> [Requirement]: Verbatim copy without pictures. Please print every entry as it stands.

> [Input records]:

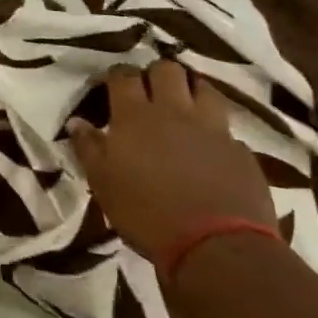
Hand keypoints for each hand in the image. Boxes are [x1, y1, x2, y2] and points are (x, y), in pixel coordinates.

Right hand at [69, 62, 275, 264]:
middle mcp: (174, 112)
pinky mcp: (241, 151)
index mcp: (135, 116)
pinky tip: (211, 146)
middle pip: (166, 70)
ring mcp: (212, 129)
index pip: (123, 76)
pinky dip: (216, 129)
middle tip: (149, 92)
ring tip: (184, 106)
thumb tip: (76, 122)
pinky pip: (227, 128)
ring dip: (191, 90)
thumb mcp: (103, 183)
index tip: (112, 85)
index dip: (117, 75)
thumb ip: (89, 148)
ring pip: (204, 88)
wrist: (217, 248)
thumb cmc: (147, 214)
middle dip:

> [Written response]:
Hand keypoints for each hand in the image. Boxes are [x1, y1, x2, y2] and points are (x, y), in pixel coordinates.

Right hand at [69, 62, 275, 264]:
middle mcp: (174, 112)
pinky mcp: (241, 151)
index mcp: (135, 116)
pinky tip: (211, 146)
middle pip: (166, 70)
ring mcp: (212, 129)
index pip: (123, 76)
pinky dip: (216, 129)
middle tip: (149, 92)
ring tip: (184, 106)
thumb tip: (76, 122)
pinky pip: (227, 128)
ring dip: (191, 90)
thumb mcp: (103, 183)
index tip: (112, 85)
index dip: (117, 75)
thumb ip: (89, 148)
ring pip: (204, 88)
wrist: (217, 248)
thumb cmc: (147, 214)
middle dip:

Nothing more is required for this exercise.